カグヤは無言で、バラムからの推薦状と、現在の登録データを提出する。
委員の男が画面をスクロールさせ、カグヤの手持ちデータに目を落とした瞬間、その動きが止まった。
「……カグヤ選手。失礼ですが、データの誤入力ではないですか?」
「誤入力?」
カグヤが眉を寄せると、男は呆れたように肩をすくめた。
「本戦、それも準決勝以降はフルバトルです。ですが、あなたの登録個体を見てください。ヒノヤコマ、ゾロア、そして……このウパー。六体中二体が未進化の個体だし、一体は進化途中だ」
男の声は、周囲にいた他のトレーナーたちの耳にも届いた。クスクスという失笑が、ホールのあちこちで漏れる。
「推薦枠で出場される以上、それなりの実力者とお見受けしますが……ここはマホロバ地方の頂点を決める場です。進化によるステータスの底上げを放棄して、フルバトルを勝ち抜けるほど、本戦の壁は低くありませんよ。特にそのウパー……愛玩用ではないのですか?」
カグヤの隣で、ウパーは「ばぁぁー」と呑気に欠伸をした。その無防備な姿に、委員の男はため息をつく。
「棄権するなら今のうちです。戦場でポケモンを無駄に傷つけるのは、トレーナーの『理』に反する」
その言葉が終わるより早く、背後から凄まじい威圧感がホールを支配した。
ハッサムが、音もなく委員の男の目の前に立っていた。
紅いハサミは固く閉じられているが、そこから漏れ出す「研ぎ澄まされた闘気」が、男の喉元に刃を突き立てているかのような錯覚を与えた。ルカリオもまた、静かな瞳で委員を見据え、その周囲には微かな衝撃波が渦巻いている。

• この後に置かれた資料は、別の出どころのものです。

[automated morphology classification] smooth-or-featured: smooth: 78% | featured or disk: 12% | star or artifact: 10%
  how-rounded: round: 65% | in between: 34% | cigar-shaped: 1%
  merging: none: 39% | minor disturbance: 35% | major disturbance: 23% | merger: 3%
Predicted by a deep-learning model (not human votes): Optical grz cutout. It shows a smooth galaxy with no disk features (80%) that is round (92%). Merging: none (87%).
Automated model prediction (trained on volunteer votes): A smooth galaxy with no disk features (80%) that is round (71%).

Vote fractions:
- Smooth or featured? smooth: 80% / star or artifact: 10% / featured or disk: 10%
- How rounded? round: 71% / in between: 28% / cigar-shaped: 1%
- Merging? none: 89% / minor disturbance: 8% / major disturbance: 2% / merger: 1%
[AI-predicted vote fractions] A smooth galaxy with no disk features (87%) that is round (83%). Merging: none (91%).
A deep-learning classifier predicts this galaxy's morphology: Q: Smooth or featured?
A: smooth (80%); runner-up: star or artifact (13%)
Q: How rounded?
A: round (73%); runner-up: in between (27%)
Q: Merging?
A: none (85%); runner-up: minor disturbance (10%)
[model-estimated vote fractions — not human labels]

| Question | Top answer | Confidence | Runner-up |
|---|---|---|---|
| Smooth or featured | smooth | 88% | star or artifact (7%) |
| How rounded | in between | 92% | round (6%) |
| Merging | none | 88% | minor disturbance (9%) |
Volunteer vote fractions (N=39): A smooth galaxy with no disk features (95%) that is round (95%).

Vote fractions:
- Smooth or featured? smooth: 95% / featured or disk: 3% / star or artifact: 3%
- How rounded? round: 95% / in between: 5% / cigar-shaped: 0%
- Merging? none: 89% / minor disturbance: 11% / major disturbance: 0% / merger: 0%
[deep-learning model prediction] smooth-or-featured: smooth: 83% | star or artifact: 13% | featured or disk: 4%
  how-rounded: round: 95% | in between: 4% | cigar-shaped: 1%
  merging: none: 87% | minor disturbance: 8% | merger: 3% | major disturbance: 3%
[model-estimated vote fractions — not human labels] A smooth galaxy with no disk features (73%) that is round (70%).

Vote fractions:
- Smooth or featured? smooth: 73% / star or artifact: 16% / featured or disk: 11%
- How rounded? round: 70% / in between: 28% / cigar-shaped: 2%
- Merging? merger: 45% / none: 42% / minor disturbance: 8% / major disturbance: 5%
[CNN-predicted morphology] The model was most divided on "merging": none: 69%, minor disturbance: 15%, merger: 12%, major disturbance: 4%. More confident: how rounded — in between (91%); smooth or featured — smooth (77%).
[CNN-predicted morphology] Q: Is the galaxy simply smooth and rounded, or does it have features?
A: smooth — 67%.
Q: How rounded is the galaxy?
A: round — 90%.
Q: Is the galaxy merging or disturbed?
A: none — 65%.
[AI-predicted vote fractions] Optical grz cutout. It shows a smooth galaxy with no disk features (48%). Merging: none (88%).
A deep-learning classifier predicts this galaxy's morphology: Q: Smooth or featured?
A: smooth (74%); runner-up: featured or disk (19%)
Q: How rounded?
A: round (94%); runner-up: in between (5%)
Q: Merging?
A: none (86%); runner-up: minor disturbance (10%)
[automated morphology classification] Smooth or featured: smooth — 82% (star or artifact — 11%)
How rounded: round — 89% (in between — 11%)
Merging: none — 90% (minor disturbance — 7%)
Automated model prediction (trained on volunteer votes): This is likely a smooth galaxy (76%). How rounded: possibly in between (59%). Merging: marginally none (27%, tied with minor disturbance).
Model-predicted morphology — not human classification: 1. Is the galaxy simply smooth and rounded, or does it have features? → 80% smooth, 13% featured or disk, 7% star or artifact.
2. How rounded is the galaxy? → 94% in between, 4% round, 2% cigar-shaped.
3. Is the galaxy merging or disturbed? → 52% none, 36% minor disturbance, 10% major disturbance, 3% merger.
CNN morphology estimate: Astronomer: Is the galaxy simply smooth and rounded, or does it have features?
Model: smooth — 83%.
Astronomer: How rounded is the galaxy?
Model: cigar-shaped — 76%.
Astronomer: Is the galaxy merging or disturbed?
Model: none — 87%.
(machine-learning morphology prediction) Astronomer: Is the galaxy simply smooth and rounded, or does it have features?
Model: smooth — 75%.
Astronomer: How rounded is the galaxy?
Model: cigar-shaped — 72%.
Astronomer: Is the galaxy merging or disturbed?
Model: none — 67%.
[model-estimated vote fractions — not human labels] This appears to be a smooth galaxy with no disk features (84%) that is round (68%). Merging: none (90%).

「……進化しているかどうかが、あんたの言う『理』なのか」
カグヤの声は低く、そして冷徹だった。
「俺の『理』は、外見や種族値で決まるほど安っぽくない。こいつらが、俺の最高で最強の六体だ。文句があるなら、スタジアムの土の上で証明してやる」
カグヤは男の手から端末を奪い取るように受け取ると、正式登録のボタンを迷わず叩いた。
「……登録完了だ。行くぞ、みんな」
カグヤが歩き出すと、集まっていたトレーナーたちがモーセの十戒のように道を開けた。
肩にはヒノヤコマ、足元にはゾロア、そして頭の上には、相変わらず呑気なウパー。
運営委員は、冷や汗を拭いながら、遠ざかるその背中を見送ることしかできなかった。
「……無茶よ、あの少年。ウパーを連れて本戦なんて、正気の沙汰じゃない」
誰かの呟きを背中で聞き流しながら、カグヤは不敵に口角を上げた。
不揃いな翼、小さな背中。だがその内側に秘めた「凪」が、マホロバの常識を根底から覆す日は、すぐそこまで迫っていた。